#### [Reading text]
= = = = = = =

# Hi from Atlanta, GA



## graffyn (Apr 9, 2010)

Hi there, been lurking for a month or so now, so guess it is time to introduce myself.

I am definetly a noob to the insect world as a whole especially Mantis, but I am in love  

I have been a fish guy most of my life (fresh and salt) had a full blown reef aquarium for years and finally got out of that expensive hobby, and now enjoy my greenhouse full of Nepenthes and Orchid's for the last 3 years and although I love them they are a little slow to watch grow, lol.

So I started with a chinese mantis (Tenodera sinensis) ooth a few months ago, and I gotta tell ya watching 200+ babies hatch out on a saturday morning will get you hooked! Yes some ended up as plant food (sorry) but I now keep several in the green house seperated in acrylic cages with air vents. I have since ordered and hatched 2 more ooths and and going to try these for awhile before moving onto the Mantis that require a more experienced hand.

Hi again, thanks for having me

Mike


----------



## ismart (Apr 9, 2010)

Welcome to the forum!


----------



## hibiscusmile (Apr 9, 2010)

Hi Mike, Georgia Peach here, glad u got hooked!


----------



## Rick (Apr 10, 2010)

Welcome Mike.


----------



## [email protected] (Apr 10, 2010)

Welcome to the forum!


----------



## charleyandbecky (Apr 14, 2010)

Welcome! I'm in Georgia too...just off I85 exit 129. I mostly have carolinas, but I have some Chinese ooths I'm watching now too. There's lots of good info here!

Rebecca


----------



## cloud jaguar (Apr 14, 2010)

Welcom3


----------



## graffyn (Apr 16, 2010)

Thanks for all the kind invites  

And hey Becca, you are right up the road from me, I am at exit 111, sweet someone local that won't think I am weird, lol Nepenthes and Mantis not exactly the Football and golf conversations most people I know want to have.

I currently have more chinese babies N1/2 then I know what to do with so if you need any just ask.

Mike


----------



## revmdn (Apr 17, 2010)

Welcome.


----------

= = = = = = =

#### [Data]
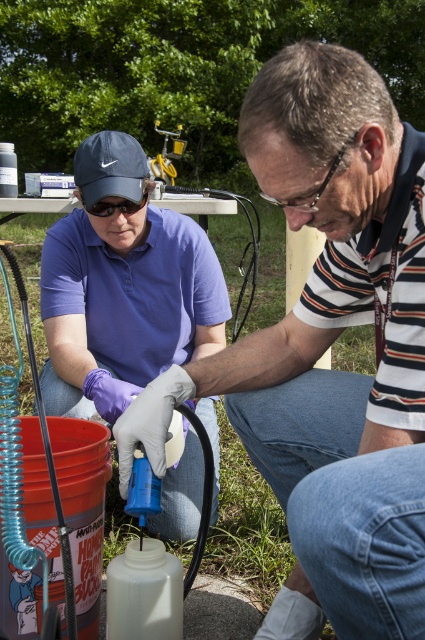
Question: Where is white matte glove at lower left located in relation to clear plastic goggles at center in the image?

Choices:
 (A) right
 (B) left

Answer: (B)

Question: Which point is closer to the camera?

Choices:
 (A) white matte glove at lower left
 (B) purple fabric shirt at center
 (C) clear plastic goggles at center
 (D) matte black goggles at upper left

Answer: (A)

Question: Which object is closer to the camera taking this photo?

Choices:
 (A) clear plastic goggles at center
 (B) purple fabric shirt at center
 (C) white matte glove at lower left
 (D) matte black goggles at upper left

Answer: (C)

Question: Does white matte glove at lower left have a greater width compared to clear plastic goggles at center?

Choices:
 (A) no
 (B) yes

Answer: (B)

Question: Observing the image, what is the correct spatial positioning of white matte glove at lower left in reference to matte black goggles at upper left?

Choices:
 (A) below
 (B) above

Answer: (A)

Question: Which point is closer to the camera taking this photo?

Choices:
 (A) (132, 202)
 (B) (98, 276)

Answer: (A)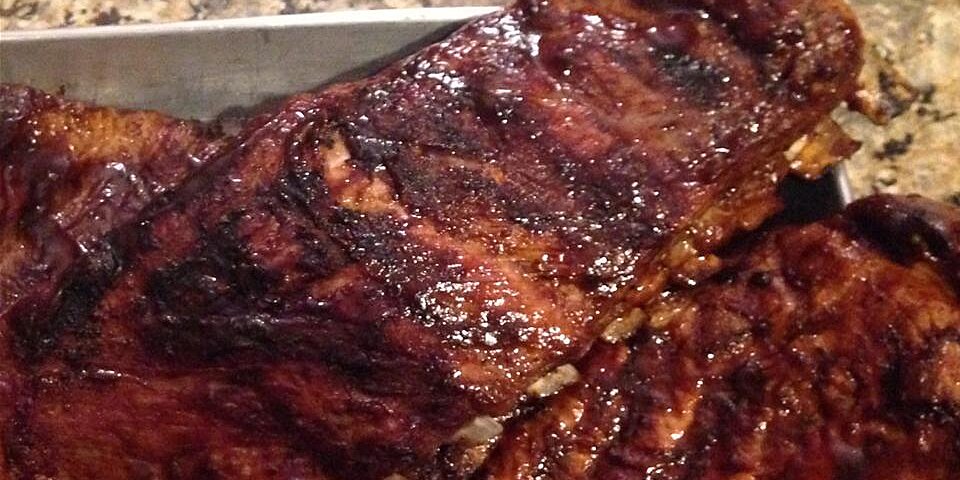
I want to click on granite countertop, so [x=900, y=148].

= = = = = = =

#### [Actions to take]
a) Please reproduce the part of the mantis forum thread from "I have been" to "more experienced hand.".
b) Give each distinct date that heads a post in the mantis forum thread.

#### [Answers to the problems]
a)
I have been a fish guy most of my life (fresh and salt) had a full blown reef aquarium for years and finally got out of that expensive hobby, and now enjoy my greenhouse full of Nepenthes and Orchid's for the last 3 years and although I love them they are a little slow to watch grow, lol.

So I started with a chinese mantis (Tenodera sinensis) ooth a few months ago, and I gotta tell ya watching 200+ babies hatch out on a saturday morning will get you hooked! Yes some ended up as plant food (sorry) but I now keep several in the green house seperated in acrylic cages with air vents. I have since ordered and hatched 2 more ooths and and going to try these for awhile before moving onto the Mantis that require a more experienced hand.

b)
Apr 9, 2010
Apr 10, 2010
Apr 14, 2010
Apr 16, 2010
Apr 17, 2010